Bolid, którym będę mógł walczyć o mistrzostwo świata, albo odchodzę - według francuskiej prasy takie warunki postawił zespołowi Renault Robert Kubica (25 l.). Jeśli nowy zespół Polaka nie zajmie co najmniej 3. miejsca w klasyfikacji konstruktorów, Robert będzie mógł odejść.

Kiedy Kubica podpisywał pierwszy kontrakt z BMW na starty w F1, był tak mało znany, że nie mógł stawiać żadnych warunków. Teraz sytuacja była zupełnie inna. Polak był jednym z najgorętszych towarów na rynku transferowym, rywalizowały o niego: Renault, Toyota i Williams, więc Polak mógł dyktować warunki.
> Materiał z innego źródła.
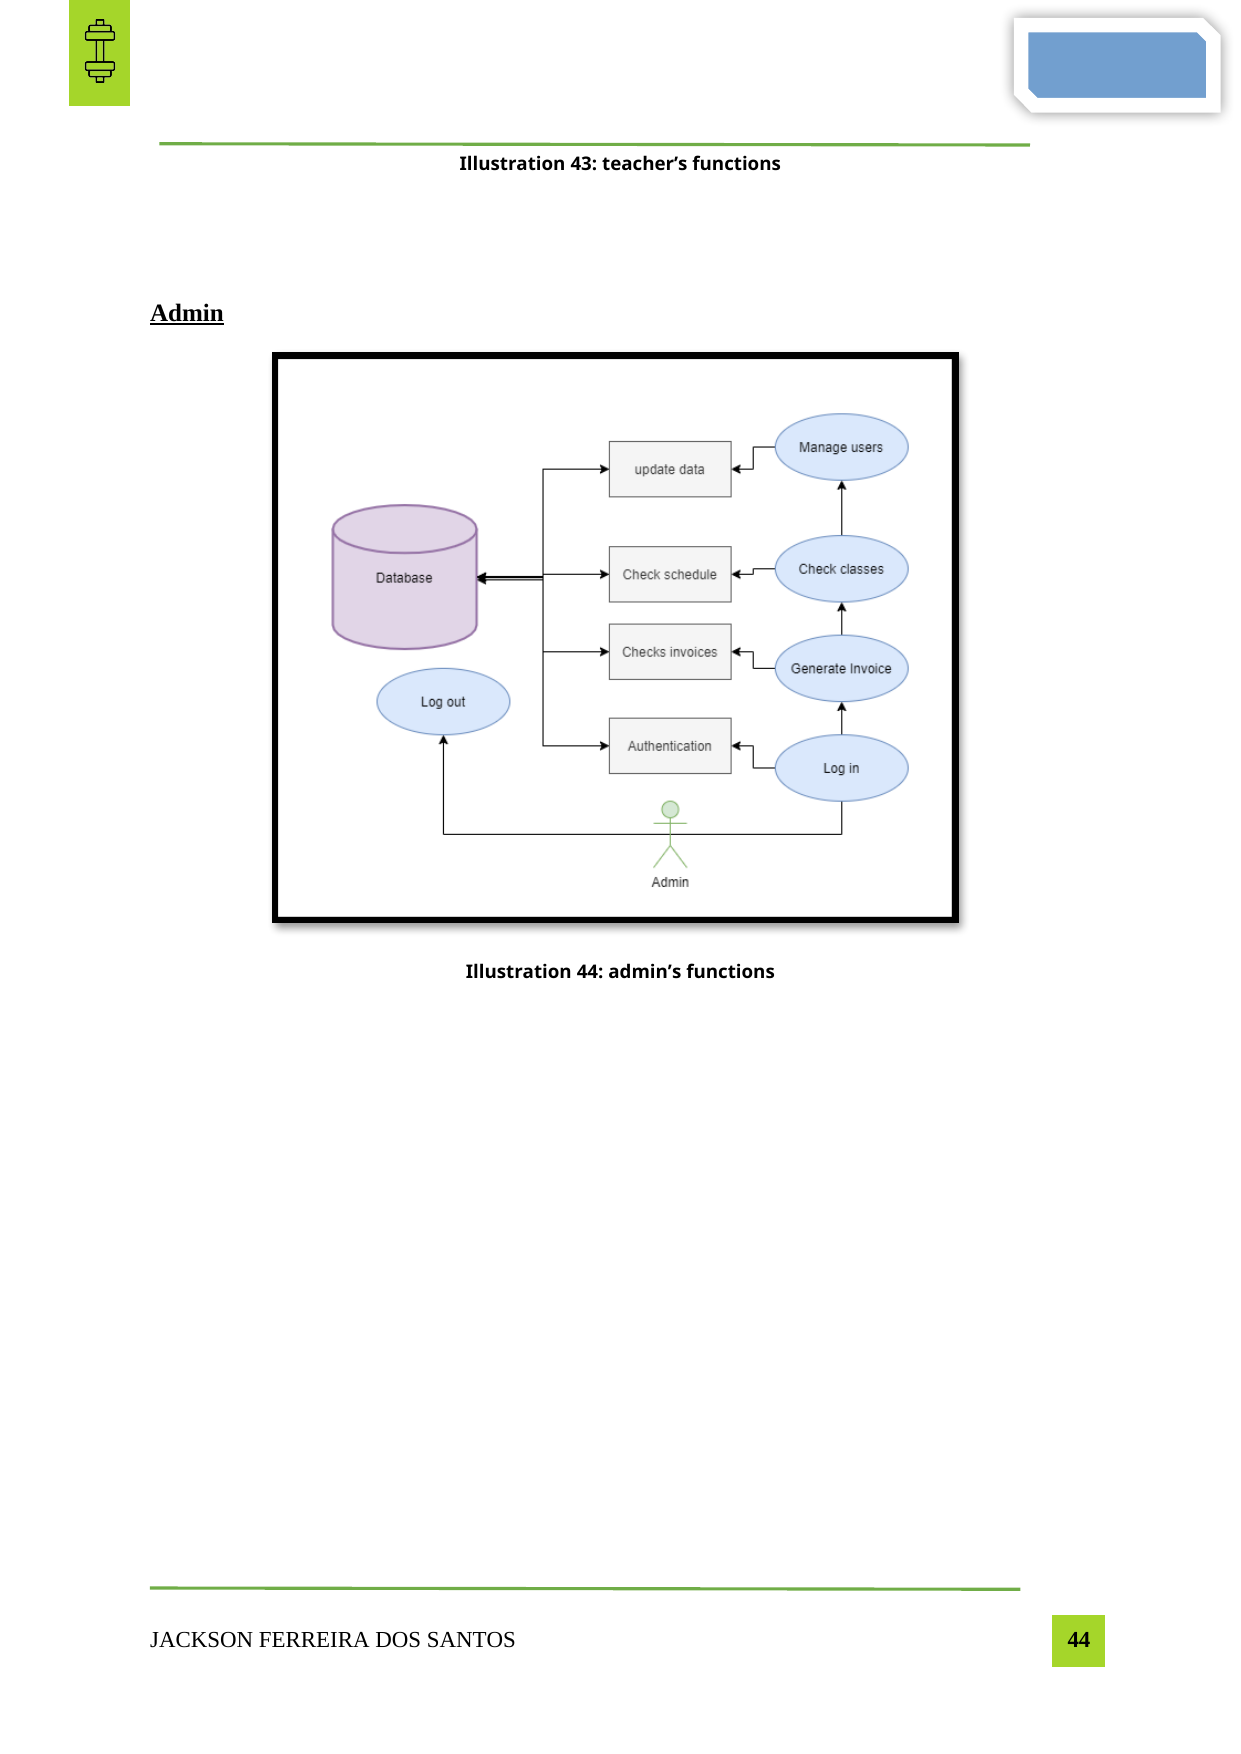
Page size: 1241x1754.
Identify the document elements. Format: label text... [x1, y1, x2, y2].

text Illustration 44: admin’s functions [150, 959, 1090, 984]
text Illustration 43: teacher’s functions [150, 150, 1090, 176]
text Admin [150, 298, 1090, 327]
picture [68, 19, 132, 83]
picture [278, 358, 952, 917]
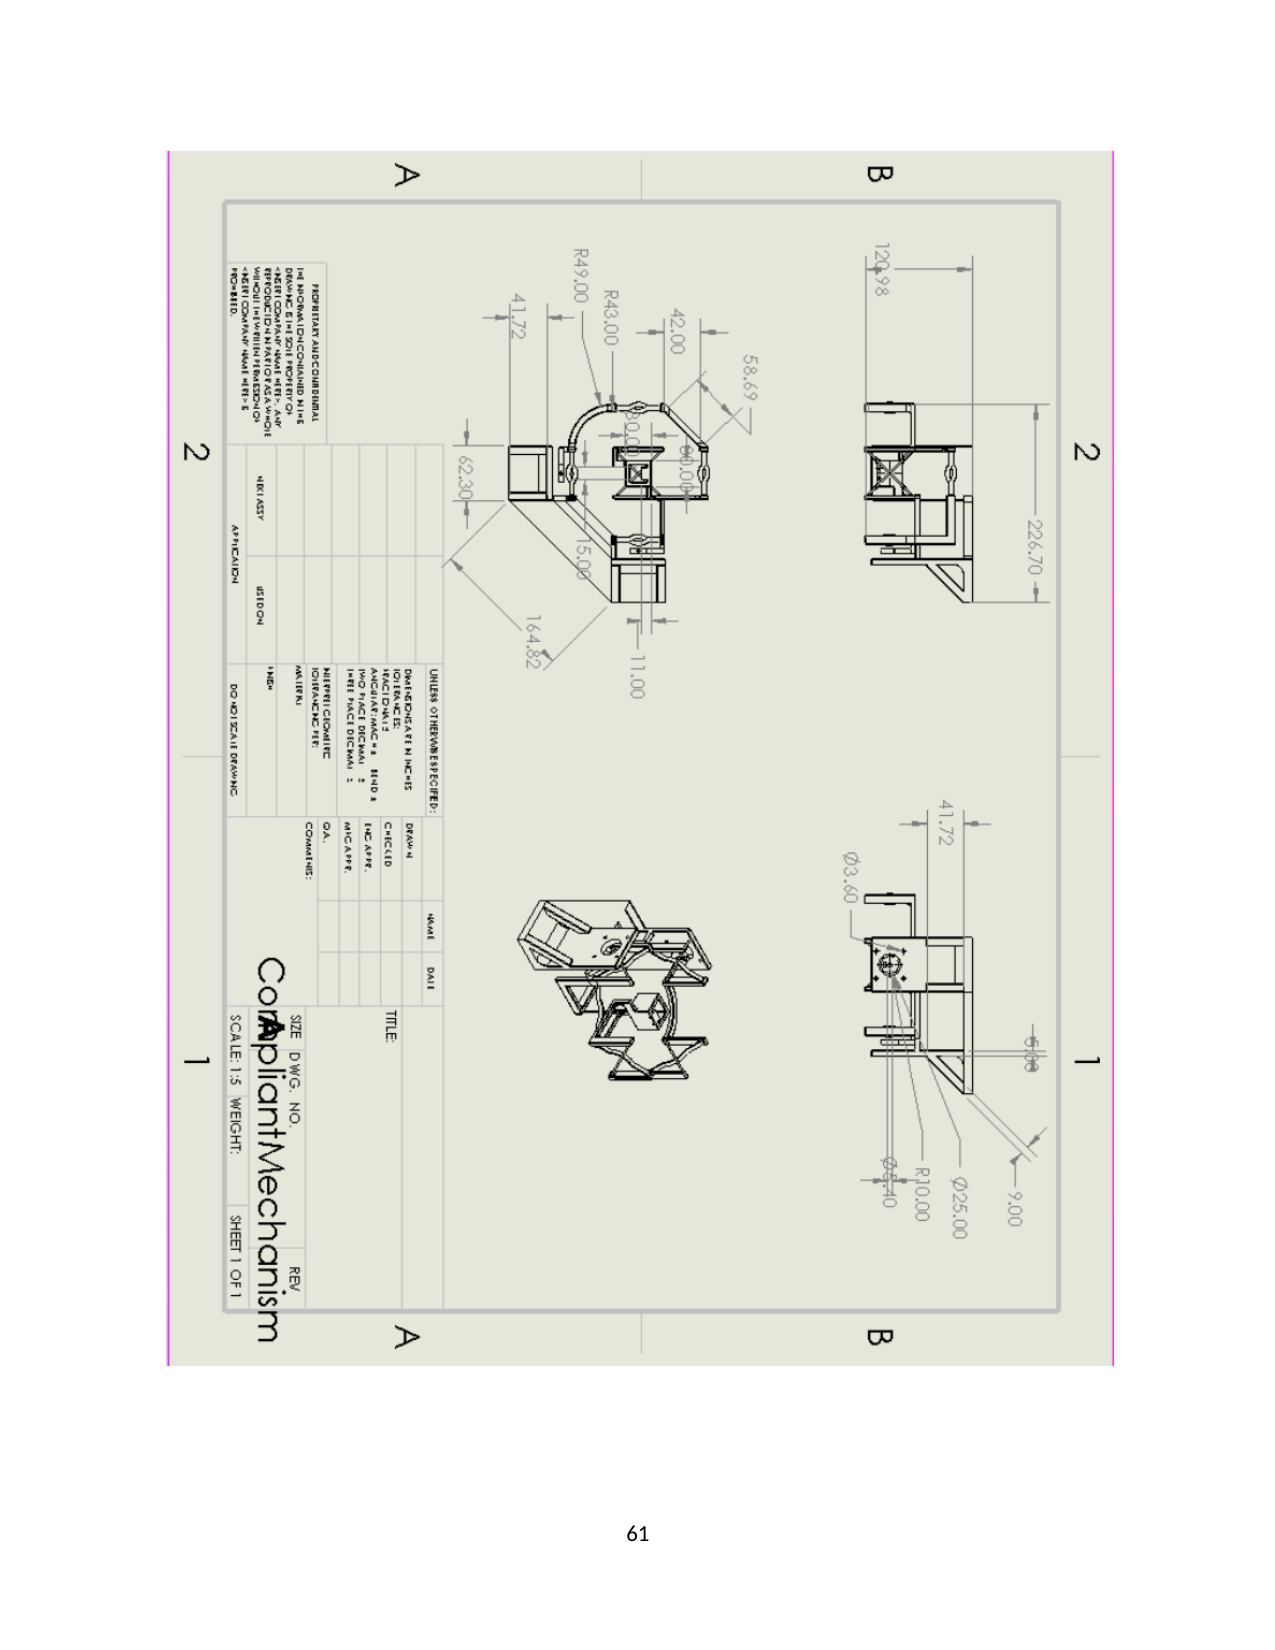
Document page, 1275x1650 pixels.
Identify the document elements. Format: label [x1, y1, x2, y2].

Nasz kierowca doskonale zabezpieczył się na przyszłość. Według portalu tomorrownewsf1.com w umowie z Renault jest zapis dający Kubicy prawo wcześniejszego rozwiązania kontraktu w przypadku zajęcia przez francuski zespół miejsca gorszego niż trzecie w klasyfikacji generalnej.

Dzięki temu Kubica może być pewny, że jego nowy zespół nie odpuści do samego końca, jak to było w przypadku BMW, które po zwycięstwie Polaka w Kanadzie przestało pracować nad rozwojem bolidu.

Wygląda na to, że Renault poważnie myśli o walce o najwyższe cele. Kandydatem na szefa zespołu jest legendarny Alain Prost (54 l.), czterokrotny mistrz Formuły 1. Trudno się spodziewać, żeby pod jego wodzą team Renault mógł walczyć o coś innego niż o mistrzostwo świata.